What to do: Write the next part of the newspaper column on Alok Sharma's climate role and Geoffrey Wheatcroft's book on Churchill, starting right after its last sentence.

------ Selected text

He did not go into isolation like other people despite having travelled to 30 countries, including six red list ones, in the past seven months. So what?

The man is trying to do his job. Also, he was given special permission by the government not to have to isolate for 10 days each time he went abroad.

If urgent action is not taken, the consequences would be “catastrophic”, says Alok. “I don think there’s any other word for it. You’re seeing on a daily basis what is happening across the world. Last year was the hottest on record, the last decade the hottest decade on record.”

He is backed by a 42-page landmark UN document from the Intergovernmental Panel on Climate Change, which says: “It is unequivocal that human influence has warmed the atmosphere, oceans and land”.

It has been described as “a code red for humanity” by the UN Secretary-General, António Guterres, who adds: “If we combine forces now, we can avert climate catastrophe. But there is no time for delay and no room for excuses. I count on government leaders and all stakeholders to ensure COP26 is a success.”

RHS director of science, Professor Alistair Griffiths, commented: “With an estimated 30 million gardeners in the UK our gardens, plots and even pots can make a difference through delivering services previously provided by the natural environment; such as reducing water run-off and minimising flooding, drawing and storing carbon from the atmosphere and helping to shade and cool urban areas.

By adopting greener gardening practices, we can all contribute towards stemming the tide of climate change and be better placed to weather extreme climate events.”

So, let’s allow Alok to get on with his job. Incidentally, newspaper readers were told, “quarantine is unlikely to be a hardship for Alok Sharma in his luxury home in Caversham, near Reading….the biggest draw is sure to be the garden, which has a swimming pool.”

The problem is that after each downpour London resembles several swimming pools. It’s up to Alok to ensure they don’t get joined up. Experts have issued a picture of Westminster under 30ft of water.

Churchill, a flawed hero

THE British journalist and author, Geoffrey Wheatcroft, who has been literary editor of The Spectator and a Sunday Telegraph columnist, certainly cannot be dismissed by the right-wing as “woke” but his new book carries on the reassessment of Winston Churchill that has been initiated by Indian writers such as Shashi Tharoor and Madhusree Mukerjee and the debate at Churchill College, Cambridge, led by Prof Priyamvada Gopal.

------------
------ Information given

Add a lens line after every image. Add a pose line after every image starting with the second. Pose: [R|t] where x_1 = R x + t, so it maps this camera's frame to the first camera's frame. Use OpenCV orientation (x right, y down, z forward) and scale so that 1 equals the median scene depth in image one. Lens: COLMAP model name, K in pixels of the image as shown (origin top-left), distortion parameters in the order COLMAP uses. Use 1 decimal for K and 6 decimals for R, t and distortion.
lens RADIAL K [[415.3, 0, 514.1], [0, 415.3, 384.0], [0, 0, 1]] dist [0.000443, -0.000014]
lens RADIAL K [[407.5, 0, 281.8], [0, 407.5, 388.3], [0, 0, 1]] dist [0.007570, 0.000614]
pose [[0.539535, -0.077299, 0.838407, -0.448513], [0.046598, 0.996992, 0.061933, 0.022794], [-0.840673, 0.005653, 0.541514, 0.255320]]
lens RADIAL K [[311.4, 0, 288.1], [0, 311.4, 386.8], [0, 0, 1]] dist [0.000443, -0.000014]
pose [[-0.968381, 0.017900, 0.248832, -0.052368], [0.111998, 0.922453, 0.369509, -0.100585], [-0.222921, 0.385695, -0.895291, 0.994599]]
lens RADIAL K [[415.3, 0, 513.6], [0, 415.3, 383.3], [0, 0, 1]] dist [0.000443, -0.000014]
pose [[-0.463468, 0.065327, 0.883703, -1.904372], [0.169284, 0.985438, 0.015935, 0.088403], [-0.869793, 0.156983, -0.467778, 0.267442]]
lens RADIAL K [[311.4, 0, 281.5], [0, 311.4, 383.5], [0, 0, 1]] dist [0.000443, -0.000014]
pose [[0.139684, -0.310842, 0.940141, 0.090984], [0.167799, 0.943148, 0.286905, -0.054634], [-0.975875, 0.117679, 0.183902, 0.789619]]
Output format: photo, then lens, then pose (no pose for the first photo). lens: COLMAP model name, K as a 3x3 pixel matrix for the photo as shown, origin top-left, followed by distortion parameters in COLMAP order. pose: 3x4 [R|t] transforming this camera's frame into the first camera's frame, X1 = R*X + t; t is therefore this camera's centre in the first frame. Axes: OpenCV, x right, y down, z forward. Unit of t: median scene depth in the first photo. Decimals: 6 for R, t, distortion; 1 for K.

------------

Answer to the problem:
In Churchill’s Shadow: An Astonishing Life and a Dangerous Legacy, published by
Bodley Head, part of the Penguin Group, Wheatcroft sets out what Indian historians have been saying for a long time – that Churchill was a great wartime prime minister, but he was also a deeply flawed human being.

At the weekend, Wheatcroft wrote a piece for a Sunday newspaper headlined: “Unpopular, error-prone, reckless: it may be time to reassess Churchill.”

Wheatcroft says “Churchill’s career was littered with failures and follies. The line
stretches from Gallipoli to the return of the gold standard in 1925, to his bellicose role in the general strike the following year, to his possibly racist campaign against Indian self-government and the ‘half-naked fakir’ Gandhi, to his disastrous attempts to keep Edward VIII on the throne during the 1936 abdication crisis– when Churchill was howled down in the Commons, with some MPs thinking he was the worse for drink.”

Wheatcroft read modern history at Oxford. He cannot be marginalised as a foreigner. To me, Churchill’s Jekyll and Hyde character makes him all the more fascinating.

Prof Gilbert‘s message

SARAH GILBERT, the Oxford professor who led the design of the Covid vaccine is agreeably relaxed about the Barbie doll manufactured in her likeness by Mattel, the American toymakers.

This is yet another accolade for Prof Gilbert, who has been given a damehood -and received a standing ovation at Wimbledon. The 59-year-old professor said she initially found the gesture “very strange” but hoped it would inspire young girls to work in science, technology, engineering, and mathematics (Stem).

“I hope children who see my Barbie will realise how vital careers in science are to help the world around us,” she said. “My wish is that my doll will show  children careers they may not be aware of, like a vaccinologist.”